In 2010, more than 12 million people in the United States reported having used prescription painkillers for non-medical purposes, with many eventually “graduating” to heroin.
Misuse of opiates can quickly lead to dependency, with many users experiencing difficult withdrawal symptoms that range in severity based on the level of dependence and duration of use. For this reason, abstaining from opiate abuse is incredibly difficult, especially when some withdrawal symptoms produce severe health complications, including long-term conditions that may include emotional or behavioral issues. Going through withdrawal alone can be dangerous without medical intervention, making it critical for a safe, effective detox process before abruptly stopping opioid use.
First…What are Opiates?
Opiates are a class of drugs used to treat pain. Derived from opium, which comes from the poppy plant, they are known by a variety of names including opioids and narcotics. Opiates include Codeine, Vicodin, hydrocodone, morphine, oxycodone (Oxycotin and Percoset), hydromorphone, and fentanyl. Some illicit substances such as heroin also contain opium, and while opiates are used to treat chronic ailments, they’re also incredibly addictive, which makes misuse of the substance dangerous and potentially life-threatening.
Overcoming Opiate Withdrawal Symptoms
Since withdrawal from opioids is dangerous, it is recommended that an individual engage with professional medical help before going through the process. For many, the safest way to withdraw from opioids is through a detox facility. In this environment, an individual’s condition can be monitored, ensuring that the process is as safe and comfortable as possible. This also provides an individual with immediate assistance and treatment if more dangerous complications arise.

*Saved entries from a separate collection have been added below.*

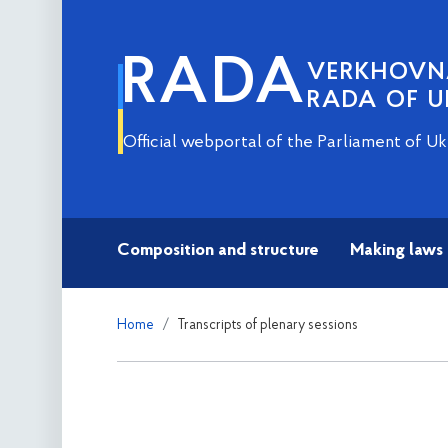
RADA
VERKHOV
RADA OF U
Official webportal of the Parliament of Uk
Composition and structure
Making laws
Home
Transcripts of plenary sessions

- Methadone: Methadone is used to suppress withdrawal symptoms and block the effects of other opioids, which helps reduce cravings. This medication is only available in a small number of clinics because of its high potential for abuse if taken incorrectly, and it must be taken daily in order to be effective.
- Naltrexone: Naltrexone works to block the effects of opioids, including those that are euphoric and pain-relieving. While this is effective, it does not suppress withdrawal symptoms or cravings, which may make individuals less likely to take the medication regularly as it is prescribed.
- Buprenorphine: This medication works more effectively than both Methadone and Naltrexone because it suppresses withdrawal symptoms and cravings while simultaneously blocking the effects of opioids. It has a lower risk than Methadone for abuse and dependence, but it can still produce a mild high.
- Suboxone: This medication is a combination of Buprenorphine and Naltrexone. Suboxone is popular because it reduces the likelihood of abuse. In some cases, individuals may attempt to dissolve Buprenorphine and use it intravenously because it can produce a mild high; however, Naltrexone reverses the effects of Buprenorphine. This medication is available in many clinics and can be prescribed to take at home. Suboxone use should be monitored, however, because the drug does have the potential to be misused and if stopped suddenly, it is known to produce withdrawal symptoms.
While some may ignore the potential risks and choose to detox at home, in many cases severe withdrawal can create an aversion to food and liquids. This can lead to additional complications such as dehydration, which can make an at-home withdrawal impossible and medical intervention necessary. Due to the compulsive nature of opioid addiction, an unsupervised withdrawal can lead to full relapse and potential binging. Many detox facilities use medications to alleviate withdrawal symptoms and make the process more comfortable, making it the best option for recovery.
If you or someone you know are in need of opiate addiction treatment or help finding a detox facility, give us a call at 877.628.1157.
Signs of Opiate Addiction
Over time, use of opiates causes the body to become desensitized to their effects. In order to produce the same sensations, individuals must use more of the substance, leading to dependency. Long-term use of opiates can cause changes to the structure of brain cells, which can cause them to stop functioning properly without the drug. Opioid abuse can lead to a number of withdrawal symptoms. Initial withdrawal symptoms unclude restlessness, anxiety, sleepiness, muscle aches, tearing eyes, and a runny nose. More severe withdrawal symptoms may include diarrhea, abdominal cramps, nausea, rapid heartbeat, and vomiting.
Withdrawal from opioids can be extremely uncomfortable and symptoms can last between one week and one month. Emotional symptoms, such as anxiety, insomnia, and low energy can last for several months.
Tolerance to opioids develops quickly because the drugs produce a sense of euphoria that is addictive. As tolerance builds and an individual abuses more of the substance in order to achieve the same effects, the tolerance to the drugs’ dangerous side effects also increases. This is one of the most common causes of overdose in opioid users. Individuals will often overdose on the substance by mistake because they are trying to produce the same euphoric effects they used to experience. In many cases, this leads to death due to cardiac or respiratory arrest.